Telefonun internetinden otuz liraya senin yerine bin Fatiha okuyan bir siteye sipariş ettim, adını söyledim. Kredi kartımın numarasını girdim. Okuyacaklar sağ olsunlar.
Çişim geliyor, karnım acıkıyor, uyuyorum! Her şey normalmiş gibi. Dünya aynıymış, hayat devam edebilirmiş gibi. Uykum geliyor yine, kahretsin. Uyumadan halletmeli.
Aklıma geldi birden. En seksi kıyafetlerimi giydim bir gayret, kırmızı ruj, fileli çorap. Taksiye atlayıp Hoşdere’ye gittim. Gecenin bir yarısı. Belamı (mı?) arıyordum. Cadde boyu birkaç tur attım yarı salına, yarı sallana. “Ne kadar?” diye sordu kıllı herifin biri, arabasının içinden. Eğildim yüzüne “Sana yağmurda su yok, ağda yaptırsan bile olmaz… Hadi ikileee!”
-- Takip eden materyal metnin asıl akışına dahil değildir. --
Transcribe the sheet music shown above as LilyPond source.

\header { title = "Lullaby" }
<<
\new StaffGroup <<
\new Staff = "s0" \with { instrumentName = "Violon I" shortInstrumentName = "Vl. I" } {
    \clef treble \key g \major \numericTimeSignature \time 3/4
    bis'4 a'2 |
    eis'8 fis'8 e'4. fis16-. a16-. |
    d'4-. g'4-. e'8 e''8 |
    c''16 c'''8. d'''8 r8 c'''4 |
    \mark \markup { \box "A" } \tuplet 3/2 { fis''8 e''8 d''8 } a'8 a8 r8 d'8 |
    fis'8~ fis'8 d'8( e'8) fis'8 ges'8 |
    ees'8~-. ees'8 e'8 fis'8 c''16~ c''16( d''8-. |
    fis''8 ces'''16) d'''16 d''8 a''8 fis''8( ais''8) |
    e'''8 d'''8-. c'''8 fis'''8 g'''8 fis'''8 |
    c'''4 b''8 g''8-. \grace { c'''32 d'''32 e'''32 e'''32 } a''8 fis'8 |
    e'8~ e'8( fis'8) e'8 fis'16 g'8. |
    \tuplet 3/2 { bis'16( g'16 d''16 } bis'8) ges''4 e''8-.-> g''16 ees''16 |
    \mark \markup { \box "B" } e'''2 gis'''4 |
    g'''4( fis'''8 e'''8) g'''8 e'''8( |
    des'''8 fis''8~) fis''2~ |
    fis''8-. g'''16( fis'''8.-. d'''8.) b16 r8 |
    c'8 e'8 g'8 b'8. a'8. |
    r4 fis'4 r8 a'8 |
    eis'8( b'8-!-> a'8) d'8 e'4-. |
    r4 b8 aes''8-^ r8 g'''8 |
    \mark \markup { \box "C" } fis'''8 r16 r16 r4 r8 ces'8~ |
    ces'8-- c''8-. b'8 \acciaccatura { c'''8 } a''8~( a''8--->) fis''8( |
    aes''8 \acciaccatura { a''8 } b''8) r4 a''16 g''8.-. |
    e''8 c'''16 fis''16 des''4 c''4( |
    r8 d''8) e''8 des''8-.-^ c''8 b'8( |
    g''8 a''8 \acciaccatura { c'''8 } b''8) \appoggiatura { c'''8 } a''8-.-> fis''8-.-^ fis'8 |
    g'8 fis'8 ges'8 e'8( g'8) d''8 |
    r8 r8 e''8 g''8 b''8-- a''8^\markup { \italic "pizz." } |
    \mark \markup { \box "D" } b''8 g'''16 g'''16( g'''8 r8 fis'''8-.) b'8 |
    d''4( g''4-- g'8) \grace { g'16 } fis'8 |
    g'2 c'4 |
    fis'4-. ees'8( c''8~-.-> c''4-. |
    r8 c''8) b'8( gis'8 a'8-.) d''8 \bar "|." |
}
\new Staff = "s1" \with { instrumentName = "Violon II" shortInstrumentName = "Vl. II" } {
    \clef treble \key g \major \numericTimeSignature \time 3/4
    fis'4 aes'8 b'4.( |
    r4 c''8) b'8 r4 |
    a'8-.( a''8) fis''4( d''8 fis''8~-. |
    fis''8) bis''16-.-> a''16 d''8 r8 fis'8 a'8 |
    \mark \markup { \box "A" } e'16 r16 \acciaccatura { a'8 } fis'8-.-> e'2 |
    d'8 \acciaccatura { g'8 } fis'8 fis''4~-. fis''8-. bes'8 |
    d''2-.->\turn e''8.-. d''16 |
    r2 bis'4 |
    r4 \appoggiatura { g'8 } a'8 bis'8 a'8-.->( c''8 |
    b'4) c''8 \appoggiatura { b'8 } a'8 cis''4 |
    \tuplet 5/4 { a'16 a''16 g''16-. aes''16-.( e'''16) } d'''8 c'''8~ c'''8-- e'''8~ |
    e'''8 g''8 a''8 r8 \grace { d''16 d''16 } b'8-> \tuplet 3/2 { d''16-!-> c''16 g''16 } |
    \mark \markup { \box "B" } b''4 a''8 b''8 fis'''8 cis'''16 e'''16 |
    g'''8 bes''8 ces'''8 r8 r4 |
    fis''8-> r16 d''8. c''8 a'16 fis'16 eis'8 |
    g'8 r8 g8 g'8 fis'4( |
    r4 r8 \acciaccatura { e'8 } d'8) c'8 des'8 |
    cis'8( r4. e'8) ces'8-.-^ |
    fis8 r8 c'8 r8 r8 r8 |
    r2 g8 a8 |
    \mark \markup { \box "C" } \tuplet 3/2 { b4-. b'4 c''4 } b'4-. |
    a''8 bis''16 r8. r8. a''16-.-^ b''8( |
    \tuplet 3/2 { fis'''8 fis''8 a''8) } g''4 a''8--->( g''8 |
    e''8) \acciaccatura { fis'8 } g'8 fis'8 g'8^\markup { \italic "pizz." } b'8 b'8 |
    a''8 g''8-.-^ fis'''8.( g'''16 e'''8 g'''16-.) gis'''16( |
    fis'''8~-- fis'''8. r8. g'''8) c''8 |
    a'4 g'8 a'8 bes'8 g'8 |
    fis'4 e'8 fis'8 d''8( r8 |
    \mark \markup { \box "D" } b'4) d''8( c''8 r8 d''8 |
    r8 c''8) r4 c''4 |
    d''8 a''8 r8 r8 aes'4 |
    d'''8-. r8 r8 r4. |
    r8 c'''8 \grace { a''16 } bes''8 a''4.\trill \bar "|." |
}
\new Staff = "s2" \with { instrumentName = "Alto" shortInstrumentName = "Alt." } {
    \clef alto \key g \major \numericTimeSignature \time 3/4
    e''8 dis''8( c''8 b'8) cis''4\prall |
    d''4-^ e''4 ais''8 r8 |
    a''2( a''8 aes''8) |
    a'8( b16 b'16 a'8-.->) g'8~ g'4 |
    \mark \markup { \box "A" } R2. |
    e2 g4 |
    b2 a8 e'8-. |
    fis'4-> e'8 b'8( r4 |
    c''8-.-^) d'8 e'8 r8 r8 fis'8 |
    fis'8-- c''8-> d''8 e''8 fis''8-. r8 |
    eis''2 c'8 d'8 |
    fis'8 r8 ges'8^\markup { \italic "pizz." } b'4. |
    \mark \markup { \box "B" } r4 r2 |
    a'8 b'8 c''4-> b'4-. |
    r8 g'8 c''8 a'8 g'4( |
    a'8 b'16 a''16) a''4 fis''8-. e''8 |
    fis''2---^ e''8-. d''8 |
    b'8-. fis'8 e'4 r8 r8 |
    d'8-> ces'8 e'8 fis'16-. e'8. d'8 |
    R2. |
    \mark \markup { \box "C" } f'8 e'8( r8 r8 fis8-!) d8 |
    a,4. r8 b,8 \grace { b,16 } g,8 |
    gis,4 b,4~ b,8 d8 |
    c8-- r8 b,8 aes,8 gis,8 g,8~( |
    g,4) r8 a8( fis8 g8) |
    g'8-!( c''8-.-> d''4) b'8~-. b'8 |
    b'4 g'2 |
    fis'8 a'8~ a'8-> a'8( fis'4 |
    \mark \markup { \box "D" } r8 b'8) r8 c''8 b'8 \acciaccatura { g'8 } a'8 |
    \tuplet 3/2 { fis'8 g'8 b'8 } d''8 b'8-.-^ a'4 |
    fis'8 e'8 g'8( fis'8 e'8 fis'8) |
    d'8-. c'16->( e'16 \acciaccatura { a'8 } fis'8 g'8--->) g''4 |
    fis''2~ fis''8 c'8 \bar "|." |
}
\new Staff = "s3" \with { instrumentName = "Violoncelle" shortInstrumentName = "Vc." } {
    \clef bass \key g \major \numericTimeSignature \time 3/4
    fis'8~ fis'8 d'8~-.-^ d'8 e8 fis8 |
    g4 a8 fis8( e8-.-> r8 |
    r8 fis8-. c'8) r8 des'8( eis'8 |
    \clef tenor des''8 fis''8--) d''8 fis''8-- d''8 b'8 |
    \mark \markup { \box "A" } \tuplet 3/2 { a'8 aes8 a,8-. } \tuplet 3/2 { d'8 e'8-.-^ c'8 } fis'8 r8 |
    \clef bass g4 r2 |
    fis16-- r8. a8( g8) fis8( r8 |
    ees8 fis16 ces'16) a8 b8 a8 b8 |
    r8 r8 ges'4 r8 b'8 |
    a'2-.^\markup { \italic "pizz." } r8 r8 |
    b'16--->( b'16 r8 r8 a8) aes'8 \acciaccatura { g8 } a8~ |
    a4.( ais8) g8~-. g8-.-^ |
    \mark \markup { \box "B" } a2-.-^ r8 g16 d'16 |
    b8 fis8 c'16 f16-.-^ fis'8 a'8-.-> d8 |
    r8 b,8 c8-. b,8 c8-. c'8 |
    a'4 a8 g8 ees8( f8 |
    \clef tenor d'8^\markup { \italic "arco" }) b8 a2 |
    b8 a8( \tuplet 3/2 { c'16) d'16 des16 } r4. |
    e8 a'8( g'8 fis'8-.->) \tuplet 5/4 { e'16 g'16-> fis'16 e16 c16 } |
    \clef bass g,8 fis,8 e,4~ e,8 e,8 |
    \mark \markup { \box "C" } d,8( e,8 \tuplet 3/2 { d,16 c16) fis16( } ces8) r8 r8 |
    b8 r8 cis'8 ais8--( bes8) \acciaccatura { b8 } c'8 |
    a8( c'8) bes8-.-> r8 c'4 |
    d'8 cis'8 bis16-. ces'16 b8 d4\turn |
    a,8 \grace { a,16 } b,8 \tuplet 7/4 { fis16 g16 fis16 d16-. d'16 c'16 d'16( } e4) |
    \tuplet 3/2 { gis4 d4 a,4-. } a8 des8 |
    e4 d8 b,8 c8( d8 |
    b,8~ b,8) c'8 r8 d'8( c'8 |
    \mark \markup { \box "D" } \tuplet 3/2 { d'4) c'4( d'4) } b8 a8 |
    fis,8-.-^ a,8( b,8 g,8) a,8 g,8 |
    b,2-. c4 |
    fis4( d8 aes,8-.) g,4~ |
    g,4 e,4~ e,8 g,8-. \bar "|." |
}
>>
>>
“Sen kiminle konuştuğunu sanıyon çiroz orospu!” dedi. “Kaptan mağara adamı sen de!” diye bağırdım. Dik dik baktım, bekledim. Arabadan inip suratımın ortasına vursun, bıçağı çekip kalbime soksun. Tam camı kapatırken, son koz diye, “Vursana götün yiyorsa!” dedim. “Git başka yerden bul belanı manyak karı!” deyip yürüdü. Birkaç deneme daha yaptım. Bir iki korna yedim o kadar. Beceremedim.
BUGÜN
Uyandığımda resimlerimizi hatırladım, yirmi beş senelik. Bebeklik resimleri, ilkokul okuma bayramı, lise mezuniyet, Emine teyzenin oğlunun sünnet düğününde, oğlanın pipisinin göründüğü fotoğraf. Hepsinde sen… Ellerin… Gözlerin… Gülüşün…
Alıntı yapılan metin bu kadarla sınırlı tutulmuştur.